■ **AIM**: Output the lines of the rows again word for word, starting at the line that contains "locality: Galapagos Islands, near" and ending after the line that contains "collectors: E. D. Merrill".

(Stored records)
---
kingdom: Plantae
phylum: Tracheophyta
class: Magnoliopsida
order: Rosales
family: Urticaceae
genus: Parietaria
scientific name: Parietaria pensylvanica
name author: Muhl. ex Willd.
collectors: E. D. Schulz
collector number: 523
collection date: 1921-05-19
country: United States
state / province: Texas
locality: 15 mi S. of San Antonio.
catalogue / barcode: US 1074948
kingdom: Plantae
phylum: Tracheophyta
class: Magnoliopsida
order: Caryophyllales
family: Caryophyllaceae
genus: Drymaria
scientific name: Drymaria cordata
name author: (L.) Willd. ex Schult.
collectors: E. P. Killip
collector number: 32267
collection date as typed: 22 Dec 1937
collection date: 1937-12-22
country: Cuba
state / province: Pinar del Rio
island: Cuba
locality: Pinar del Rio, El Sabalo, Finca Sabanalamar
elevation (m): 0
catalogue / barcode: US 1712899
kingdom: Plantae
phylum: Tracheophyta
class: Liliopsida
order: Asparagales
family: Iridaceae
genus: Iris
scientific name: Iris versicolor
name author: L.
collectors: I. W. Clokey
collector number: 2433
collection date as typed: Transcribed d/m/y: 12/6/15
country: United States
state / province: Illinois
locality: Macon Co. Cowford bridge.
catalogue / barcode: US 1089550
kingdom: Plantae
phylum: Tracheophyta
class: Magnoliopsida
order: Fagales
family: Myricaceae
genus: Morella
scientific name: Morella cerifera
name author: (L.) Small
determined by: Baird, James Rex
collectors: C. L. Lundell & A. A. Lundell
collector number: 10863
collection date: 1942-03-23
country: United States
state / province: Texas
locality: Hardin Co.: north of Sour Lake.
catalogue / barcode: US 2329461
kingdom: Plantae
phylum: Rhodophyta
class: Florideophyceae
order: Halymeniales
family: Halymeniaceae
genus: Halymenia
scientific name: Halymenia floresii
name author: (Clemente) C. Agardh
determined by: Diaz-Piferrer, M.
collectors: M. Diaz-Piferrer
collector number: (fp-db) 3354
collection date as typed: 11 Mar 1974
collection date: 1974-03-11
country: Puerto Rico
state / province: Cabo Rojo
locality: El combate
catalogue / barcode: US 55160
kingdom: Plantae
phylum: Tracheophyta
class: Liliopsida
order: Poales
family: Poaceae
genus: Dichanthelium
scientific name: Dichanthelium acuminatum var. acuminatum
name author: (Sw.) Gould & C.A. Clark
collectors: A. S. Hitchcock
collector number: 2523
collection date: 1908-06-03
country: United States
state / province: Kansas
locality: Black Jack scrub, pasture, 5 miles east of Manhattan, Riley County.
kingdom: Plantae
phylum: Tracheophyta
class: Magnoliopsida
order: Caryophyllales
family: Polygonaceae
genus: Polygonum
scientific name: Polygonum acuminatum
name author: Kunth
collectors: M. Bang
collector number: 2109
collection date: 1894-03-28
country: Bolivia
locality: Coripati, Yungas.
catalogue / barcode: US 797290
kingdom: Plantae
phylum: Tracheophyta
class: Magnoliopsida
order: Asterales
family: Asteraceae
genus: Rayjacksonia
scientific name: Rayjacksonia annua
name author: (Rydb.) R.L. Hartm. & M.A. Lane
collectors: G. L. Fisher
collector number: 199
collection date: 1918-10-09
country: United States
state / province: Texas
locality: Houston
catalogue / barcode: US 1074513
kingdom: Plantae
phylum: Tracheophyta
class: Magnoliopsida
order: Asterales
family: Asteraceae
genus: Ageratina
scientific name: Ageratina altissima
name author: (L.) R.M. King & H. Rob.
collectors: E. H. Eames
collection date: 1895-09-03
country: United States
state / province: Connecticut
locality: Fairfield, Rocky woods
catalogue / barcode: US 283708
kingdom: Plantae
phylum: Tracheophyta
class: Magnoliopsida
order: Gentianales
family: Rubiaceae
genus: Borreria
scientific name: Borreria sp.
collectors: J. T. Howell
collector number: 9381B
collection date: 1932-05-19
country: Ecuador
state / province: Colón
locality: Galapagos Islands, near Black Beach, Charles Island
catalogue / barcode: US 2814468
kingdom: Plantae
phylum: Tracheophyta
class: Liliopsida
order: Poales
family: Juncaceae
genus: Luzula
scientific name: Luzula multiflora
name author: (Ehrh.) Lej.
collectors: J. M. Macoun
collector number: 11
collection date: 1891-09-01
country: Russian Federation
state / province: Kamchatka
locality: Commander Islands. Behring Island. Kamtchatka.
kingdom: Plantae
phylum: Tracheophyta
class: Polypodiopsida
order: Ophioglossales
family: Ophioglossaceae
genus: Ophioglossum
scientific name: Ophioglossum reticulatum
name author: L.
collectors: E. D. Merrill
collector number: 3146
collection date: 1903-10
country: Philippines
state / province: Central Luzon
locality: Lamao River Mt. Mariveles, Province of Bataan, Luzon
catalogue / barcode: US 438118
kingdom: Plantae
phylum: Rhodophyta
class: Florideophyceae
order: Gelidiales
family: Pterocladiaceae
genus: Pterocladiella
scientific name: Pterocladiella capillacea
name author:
---
■ **ANSWER BELOW**:
locality: Galapagos Islands, near Black Beach, Charles Island
catalogue / barcode: US 2814468
kingdom: Plantae
phylum: Tracheophyta
class: Liliopsida
order: Poales
family: Juncaceae
genus: Luzula
scientific name: Luzula multiflora
name author: (Ehrh.) Lej.
collectors: J. M. Macoun
collector number: 11
collection date: 1891-09-01
country: Russian Federation
state / province: Kamchatka
locality: Commander Islands. Behring Island. Kamtchatka.
kingdom: Plantae
phylum: Tracheophyta
class: Polypodiopsida
order: Ophioglossales
family: Ophioglossaceae
genus: Ophioglossum
scientific name: Ophioglossum reticulatum
name author: L.
collectors: E. D. Merrill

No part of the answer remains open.